Benefits of Cayenne for Senior Citizens

Feb 21st, 2010 | By | Category: Lifestyle, Health & Fitness

Let’s talk about Cayenne.  We know it as a caliente HOT pepper.  We add it to sauces and soups for the tangy taste, but we don’t use much unless we can tolerate the burn it creates on our palate. 

What you may not know about Cayenne is its healing power.  It’s been healing a variety of health issues for centuries.  Folklore is full of amazing cures for heart attacks, open wounds, pain, hemorrhaging, digestion—and more too numerous to mention.  Stories that have been told since time immortal recount the power of Cayenne, but now we have medical science adding its official word about the herb.  Clinical studies over the past decade have been conducted on some of the medical applications for Cayenne, and the therapeutic benefit of this pepper is now medically validated.


The Sloan Kettering website is the best we have found for a summary of the medical/clinical studies on Cayenne; the active component of Cayenne is capsaicin, which has been found to have the following effects:

  1. More antioxidant activity than broccoli, carrots or spinach;
  2. May have cytotoxic action against multidrug resistant lymphoma and oral tumor cell lines;
  3. May inhibit leukemia cell growth;
  4. May alleviate oral mucositis pain associated with chemotherapy and radiation therapy;
  5. May reduce post-surgical pain in cancer patients
  6. May be helpful in treating psoriasis and pruritus;
  7. May be effective in treating low back pain;
  8. Toxicities were identified following overdoses from oral use include gastroenteritis and renal damage;
  9. Some studies report erythematous dermatitis in infants subsequent to breast-feeding from mothers who had ingested food flavored with red pepper;

10.  Administration of a single dose of capsicum may interfere with theophylline metabolism.


Cayenne is both medicinal and nutritional, being used extensively as a culinary herb; this herb may be helpful for digestive, heart and circulatory systems.  Studies have shown that it acts as a catalyst and increases the effectiveness of other herbs when used in combination with them. 

The nutritional value of Cayenne comes from its very high source of Vitamins A and C, the complete B complexes, and its high levels of organic calcium and potassium, which is one of the reasons it is good for the heart.

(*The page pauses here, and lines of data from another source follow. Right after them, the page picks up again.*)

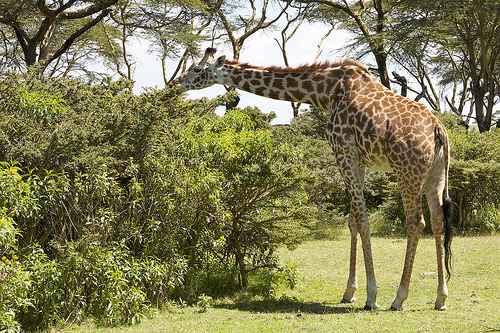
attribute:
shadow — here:
[208, 293, 365, 320]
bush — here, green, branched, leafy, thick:
[1, 64, 304, 331]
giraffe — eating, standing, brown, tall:
[170, 46, 454, 311]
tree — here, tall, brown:
[3, 1, 127, 85]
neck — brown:
[216, 60, 335, 107]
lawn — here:
[142, 208, 494, 322]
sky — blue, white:
[2, 0, 474, 129]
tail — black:
[435, 123, 456, 283]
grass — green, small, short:
[102, 223, 490, 332]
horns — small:
[198, 46, 218, 60]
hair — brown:
[227, 57, 357, 75]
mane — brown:
[222, 57, 373, 72]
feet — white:
[341, 291, 374, 313]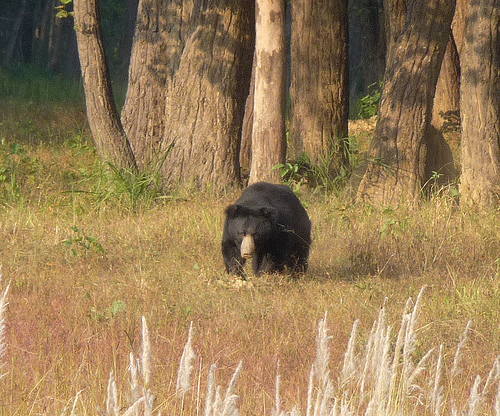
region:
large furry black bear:
[218, 176, 318, 285]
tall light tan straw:
[102, 281, 497, 413]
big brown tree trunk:
[120, 0, 242, 190]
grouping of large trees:
[45, 1, 499, 215]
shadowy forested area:
[1, 0, 136, 121]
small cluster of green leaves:
[270, 136, 367, 201]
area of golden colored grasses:
[2, 188, 499, 414]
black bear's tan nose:
[240, 233, 258, 260]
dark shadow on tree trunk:
[434, 105, 464, 136]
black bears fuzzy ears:
[222, 200, 283, 222]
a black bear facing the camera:
[215, 179, 315, 280]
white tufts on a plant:
[168, 320, 196, 405]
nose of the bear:
[235, 235, 252, 261]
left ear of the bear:
[257, 204, 275, 216]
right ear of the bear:
[220, 201, 245, 221]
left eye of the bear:
[250, 227, 261, 242]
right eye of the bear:
[236, 224, 249, 241]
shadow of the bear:
[305, 261, 403, 284]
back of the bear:
[230, 182, 300, 205]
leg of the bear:
[225, 258, 242, 280]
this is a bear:
[207, 180, 313, 285]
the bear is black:
[216, 176, 315, 285]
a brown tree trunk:
[67, 2, 139, 193]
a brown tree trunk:
[118, 0, 208, 170]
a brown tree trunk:
[166, 0, 246, 186]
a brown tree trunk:
[238, 0, 292, 179]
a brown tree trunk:
[293, 0, 353, 164]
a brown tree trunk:
[359, 4, 437, 210]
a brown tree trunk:
[453, 2, 498, 204]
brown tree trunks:
[63, 0, 499, 221]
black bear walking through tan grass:
[126, 142, 352, 299]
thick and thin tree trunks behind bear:
[70, 21, 486, 186]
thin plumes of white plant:
[77, 287, 457, 398]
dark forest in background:
[5, 0, 120, 115]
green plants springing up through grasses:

A Google search provides hundreds of sites that talk about the benefits of Cayenne; Shirley’s Wellness Café seemed to be one that was well documented.  Her information is summarized here:

  1. Digestion:  rebuilds stomach tissue and aids peristaltic waves in the intestines
  2. Heart:   boosts circulation and increases normal heart action; lowers blood pressure and enhances cardiovascular performance;
  3. Emergencies:  keep Cayenne extract on hand for emergencies;
  4. Pain:  helps to relieve pain that lingers after having shingles or peripheral neuropathy or nerve pain from surgery and arthritis;
  5. Other conditions including Cancer and Headaches…

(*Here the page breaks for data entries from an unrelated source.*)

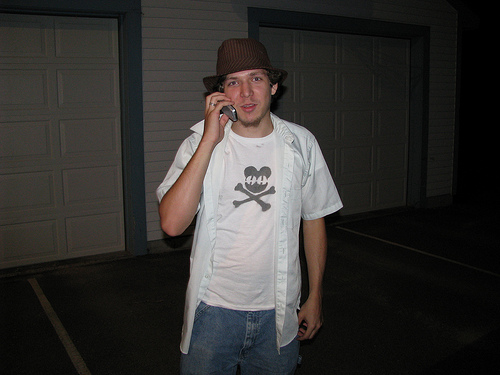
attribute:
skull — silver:
[242, 165, 271, 194]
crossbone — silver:
[232, 181, 276, 212]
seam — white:
[278, 148, 289, 335]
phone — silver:
[207, 89, 239, 123]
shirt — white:
[154, 110, 344, 355]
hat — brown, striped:
[200, 35, 288, 96]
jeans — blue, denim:
[180, 298, 303, 374]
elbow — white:
[158, 220, 180, 237]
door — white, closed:
[255, 23, 416, 224]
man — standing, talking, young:
[153, 37, 331, 370]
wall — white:
[142, 3, 252, 242]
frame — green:
[0, 0, 150, 254]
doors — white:
[1, 5, 421, 269]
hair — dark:
[204, 66, 287, 115]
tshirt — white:
[153, 106, 315, 315]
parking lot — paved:
[3, 198, 499, 374]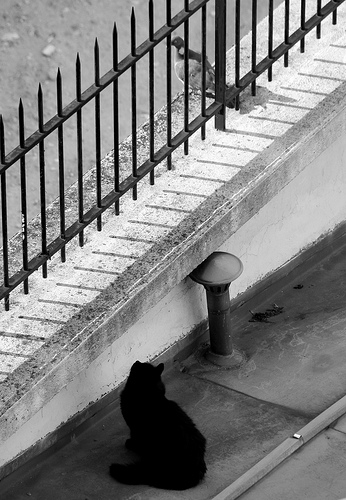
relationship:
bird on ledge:
[173, 34, 241, 106] [3, 0, 344, 406]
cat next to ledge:
[108, 360, 208, 492] [37, 321, 102, 374]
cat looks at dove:
[108, 360, 208, 492] [168, 37, 216, 92]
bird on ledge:
[171, 36, 236, 109] [89, 95, 312, 194]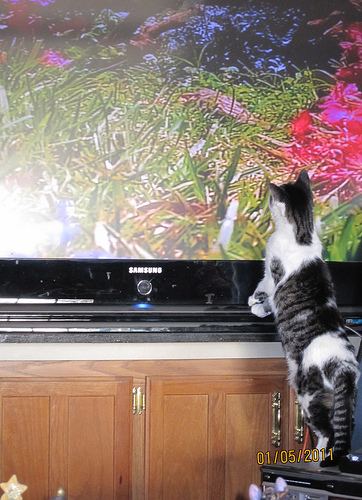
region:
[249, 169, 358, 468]
a cat watching TV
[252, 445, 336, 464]
date 01/05/2011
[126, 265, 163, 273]
the samsung white logo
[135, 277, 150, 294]
the on/off TV button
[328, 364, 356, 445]
the cat's tail with different gray scale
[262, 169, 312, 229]
the cat's head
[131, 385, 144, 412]
a golden hinge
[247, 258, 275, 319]
the white and gray cat's forelegs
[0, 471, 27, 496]
a yellow star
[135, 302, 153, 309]
An on Blue indicator light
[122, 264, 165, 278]
samsung printed in white on bottom of television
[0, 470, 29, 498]
yellow star on cabinet door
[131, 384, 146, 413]
gold hinge on door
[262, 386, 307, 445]
gold handles of cabinet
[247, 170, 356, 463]
gray and white cat standing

SCJ encourages all its readers to check further on the validity of information available on the Internet.  Bibliographies offer a comprehensive resource on reports of studies.  Readers are always encouraged to read the original source to avoid possible misrepresentation, even that offered in good faith.  As always, the articles posted on SeniorCitizenJournal, including this one, are never intended to offer medical advice or to replace the need for all readers to consult their primary care physicians and specialists about their individual medical needs.